First, it is undisputed that D.S. resisted being interviewed and that Dr. McAllister was only able to interview D.S. for fifteen minutes. Dr. Barone was able to perform psychological testing on D.S. but not to interview him. D.S. cannot rely on his own lack of cooperation to attack the validity of the experts' opinions. See In re Civil Commitment of A.H.D., 386 N.J. Super. 16, 28-30 (App. Div.), certif. denied, 188 N.J. 492 (2006). Moreover, there is no dispute that the testifying experts arrived at their own diagnoses and did not rely exclusively on the opinions of other experts.

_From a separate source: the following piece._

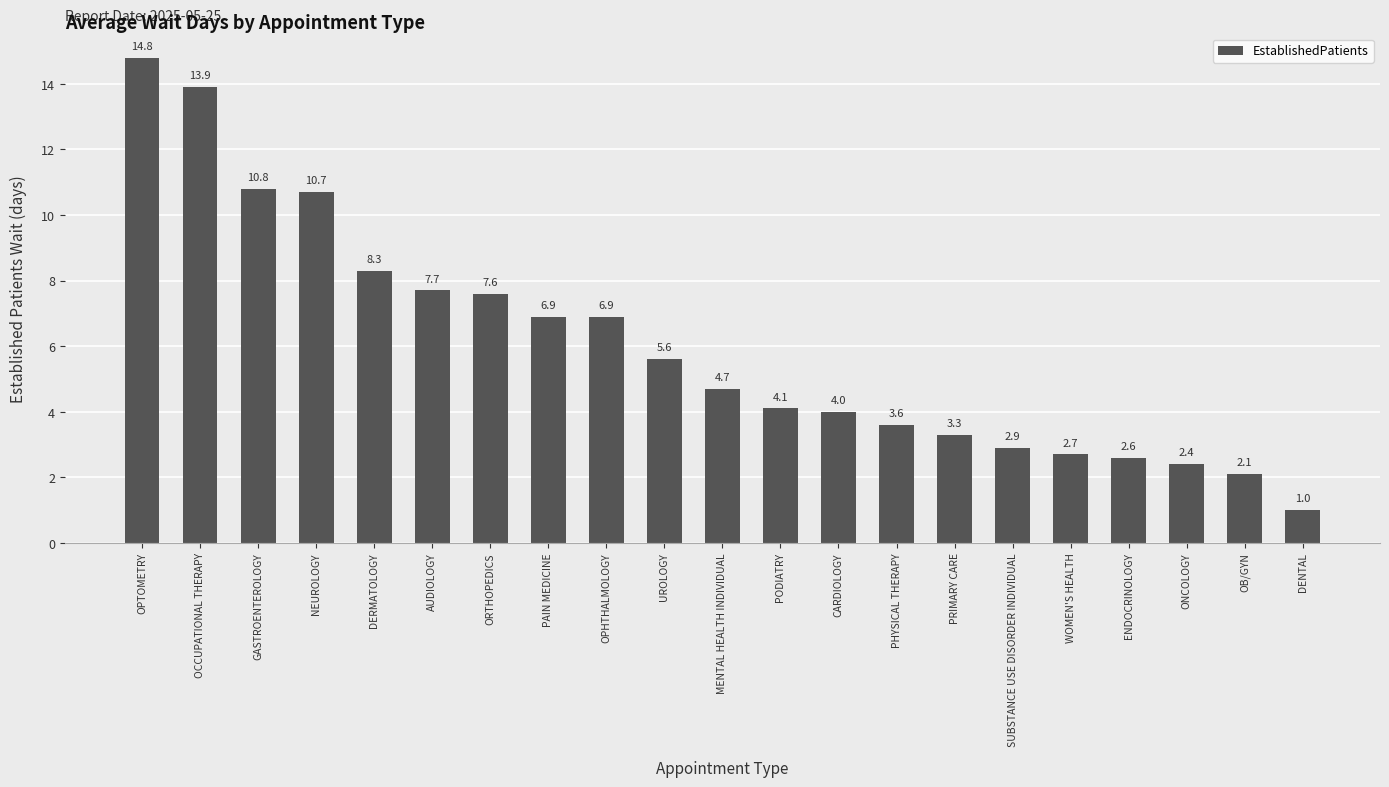

What is the greatest value displayed?

14.8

Turning to D.S.'s evidentiary arguments, the judge carefully and correctly delineated the admissible evidence that he considered in reaching his decision. See In re A.X.D., 370 N.J. Super. 198, 202 (App. Div. 2004). D.S.'s prior juvenile adjudication and criminal convictions for sexual offenses, as well as his convictions for assaults and failure to register under Megan's Law, were legally admissible evidence. N.J.R.E. 803(c)(22). Moreover, pursuant to N.J.R.E. 803(b)(1), the court properly considered D.S.'s admissions to Dr. Voskanian that he had committed additional sex offenses.